• **REQUESTS**:
**a)** Answer these questions from the text on Summer Strike:
(i) How many episodes does the series have?
(ii) On which network did it air from November 21 to December 27, 2022?
(iii) Where does Ahn Dae-beom work?
**b)** From the text on Summer Strike, reproduce the part that opens with the words "Original release" and closes with "at 21:20 (KST).".

• **SELECTED TEXT**:
┌──

- Promotional poster
- Hangul: 아무것도 하고 싶지 않아
- Lit.: I Don't Feel Like Doing Anything
- RR: Amugeotdo hago sipji ana
- MR: Amugŏtto hago sipchi ana
- Genre: Melodrama; Romance; Slice-of-life;
- Based on: I Don't Feel Like Doing Anything by Joo Young-hyun
- Written by: Hong Moon-pyo; Lee Yoon-jung;
- Directed by: Lee Yoon-jung; Hong Moon-pyo;
- Starring: Kim Seol-hyun; Im Si-wan;
- Music by: Tearliner [ko]
- Country of origin: South Korea
- Original language: Korean
- No. of episodes: 12

Production
- Executive producers: Lee Joo-ho; Lee Joon-hee (CP);
- Producers: Lee Dong-kyu; Kim Eun-seon; Jeong Da-sol;
- Running time: 45 minutes
- Production company: GTist

Original release
- Network: ENA
- Release: November 21 – December 27, 2022

= Summer Strike =

2022 South Korean television series

Summer Strike is a 2022 South Korean television series starring Kim Seol-hyun and Im Si-wan. It is based on a webtoon of the same Korean title by writer Joo Young-hyun. The series is an original drama of Genie TV, and is available for streaming on its platform and on OTT media service Seezn. It also aired on ENA from November 21 to December 27, 2022, every Monday and Tuesday at 21:20 (KST).

==Synopsis==
Summer Strike is about people who start finding themselves after leaving their lifestyles in a complicated city, and moving to an unfamiliar place to do nothing.

==Cast==
===Main===
- Kim Seol-hyun as Lee Yeo-reum: a 28-year-old woman who decides to quit her job of five years and move to a small seaside town called Angok.
- Im Si-wan as Ahn Dae-beom: a librarian at Angok Library who is a physics genius.

└──

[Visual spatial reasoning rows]
┌──

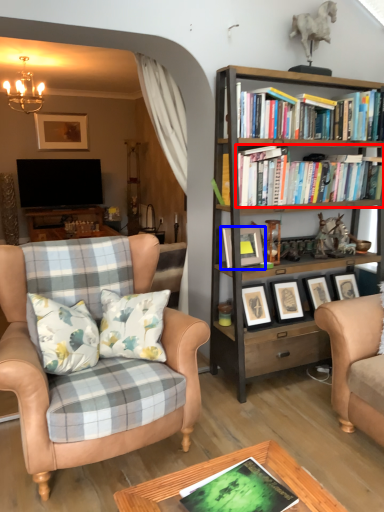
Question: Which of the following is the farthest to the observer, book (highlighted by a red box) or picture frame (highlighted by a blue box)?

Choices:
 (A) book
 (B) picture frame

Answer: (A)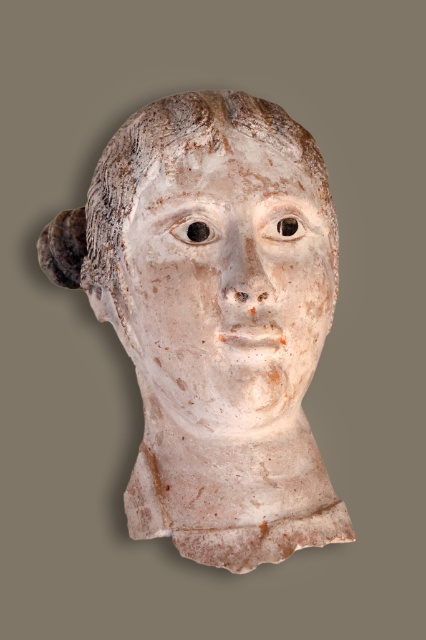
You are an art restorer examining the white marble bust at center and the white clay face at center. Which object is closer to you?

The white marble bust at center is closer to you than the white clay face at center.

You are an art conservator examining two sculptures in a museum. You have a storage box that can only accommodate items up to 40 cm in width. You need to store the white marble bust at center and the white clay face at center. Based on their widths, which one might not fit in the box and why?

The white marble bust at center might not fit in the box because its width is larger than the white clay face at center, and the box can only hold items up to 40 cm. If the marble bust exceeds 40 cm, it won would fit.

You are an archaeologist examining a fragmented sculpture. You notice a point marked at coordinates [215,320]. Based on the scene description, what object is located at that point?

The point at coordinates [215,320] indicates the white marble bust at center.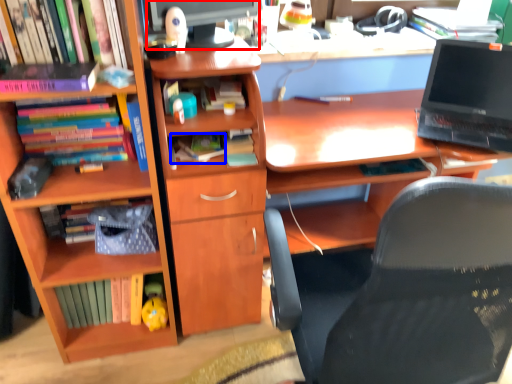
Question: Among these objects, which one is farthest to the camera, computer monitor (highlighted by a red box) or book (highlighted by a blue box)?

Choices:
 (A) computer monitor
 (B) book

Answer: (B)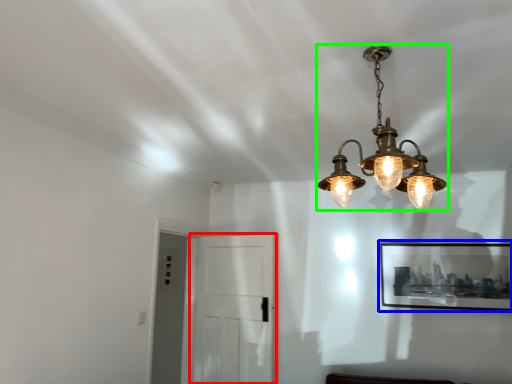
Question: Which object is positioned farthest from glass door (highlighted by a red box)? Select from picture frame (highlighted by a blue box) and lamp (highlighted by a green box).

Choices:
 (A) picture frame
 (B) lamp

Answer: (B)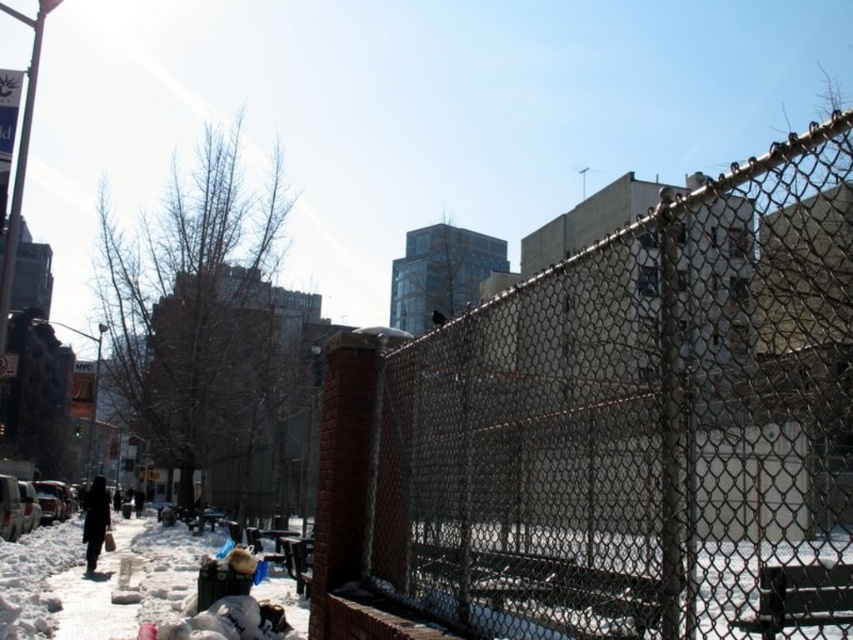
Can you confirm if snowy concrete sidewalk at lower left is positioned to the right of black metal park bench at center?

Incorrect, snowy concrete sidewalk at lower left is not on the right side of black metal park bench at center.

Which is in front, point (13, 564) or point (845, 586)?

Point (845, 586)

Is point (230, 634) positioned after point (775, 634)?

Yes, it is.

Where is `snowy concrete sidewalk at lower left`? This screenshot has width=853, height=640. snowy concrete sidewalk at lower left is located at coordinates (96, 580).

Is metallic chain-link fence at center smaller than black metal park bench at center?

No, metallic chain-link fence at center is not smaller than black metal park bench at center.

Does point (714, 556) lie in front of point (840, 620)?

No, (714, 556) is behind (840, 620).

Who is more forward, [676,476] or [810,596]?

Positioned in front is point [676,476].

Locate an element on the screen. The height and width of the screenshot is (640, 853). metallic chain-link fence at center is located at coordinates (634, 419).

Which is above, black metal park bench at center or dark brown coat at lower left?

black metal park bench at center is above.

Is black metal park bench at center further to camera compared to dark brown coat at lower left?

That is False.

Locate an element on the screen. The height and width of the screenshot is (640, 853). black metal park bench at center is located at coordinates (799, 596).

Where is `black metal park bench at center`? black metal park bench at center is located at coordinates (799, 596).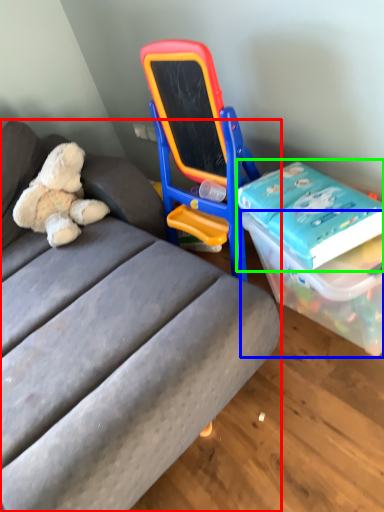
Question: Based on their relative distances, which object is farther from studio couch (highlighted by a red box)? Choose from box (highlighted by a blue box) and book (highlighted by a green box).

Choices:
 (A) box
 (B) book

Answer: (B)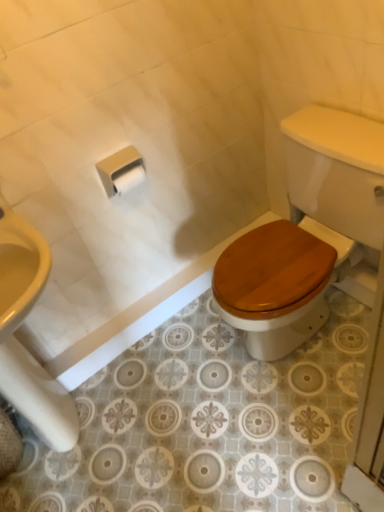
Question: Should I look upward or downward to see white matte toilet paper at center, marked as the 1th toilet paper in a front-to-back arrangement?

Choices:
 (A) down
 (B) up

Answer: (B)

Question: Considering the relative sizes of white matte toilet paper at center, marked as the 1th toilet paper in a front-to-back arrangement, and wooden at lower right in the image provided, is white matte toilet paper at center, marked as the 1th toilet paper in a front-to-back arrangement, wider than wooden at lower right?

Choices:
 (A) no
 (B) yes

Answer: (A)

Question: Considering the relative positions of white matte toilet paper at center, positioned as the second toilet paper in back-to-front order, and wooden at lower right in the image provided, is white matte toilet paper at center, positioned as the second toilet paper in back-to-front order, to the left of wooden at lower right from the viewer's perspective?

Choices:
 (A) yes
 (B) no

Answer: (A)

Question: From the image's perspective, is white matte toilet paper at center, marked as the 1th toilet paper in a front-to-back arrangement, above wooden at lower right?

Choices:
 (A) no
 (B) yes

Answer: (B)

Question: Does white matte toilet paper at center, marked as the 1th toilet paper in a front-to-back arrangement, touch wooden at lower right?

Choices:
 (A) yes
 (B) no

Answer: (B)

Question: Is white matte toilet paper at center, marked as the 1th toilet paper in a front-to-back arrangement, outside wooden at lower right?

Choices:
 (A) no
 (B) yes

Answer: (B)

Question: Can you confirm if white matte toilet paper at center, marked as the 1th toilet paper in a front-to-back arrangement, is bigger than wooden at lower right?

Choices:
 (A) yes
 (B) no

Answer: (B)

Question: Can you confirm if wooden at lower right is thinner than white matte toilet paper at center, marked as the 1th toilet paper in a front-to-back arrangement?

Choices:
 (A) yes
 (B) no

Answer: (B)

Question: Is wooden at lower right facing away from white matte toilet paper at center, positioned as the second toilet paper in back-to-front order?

└──

• **FINAL RESULTS**:
**a)**
(i) 12
(ii) ENA
(iii) Angok Library, as a librarian

**b)**
Original release
- Network: ENA
- Release: November 21 – December 27, 2022

= Summer Strike =

2022 South Korean television series

Summer Strike is a 2022 South Korean television series starring Kim Seol-hyun and Im Si-wan. It is based on a webtoon of the same Korean title by writer Joo Young-hyun. The series is an original drama of Genie TV, and is available for streaming on its platform and on OTT media service Seezn. It also aired on ENA from November 21 to December 27, 2022, every Monday and Tuesday at 21:20 (KST).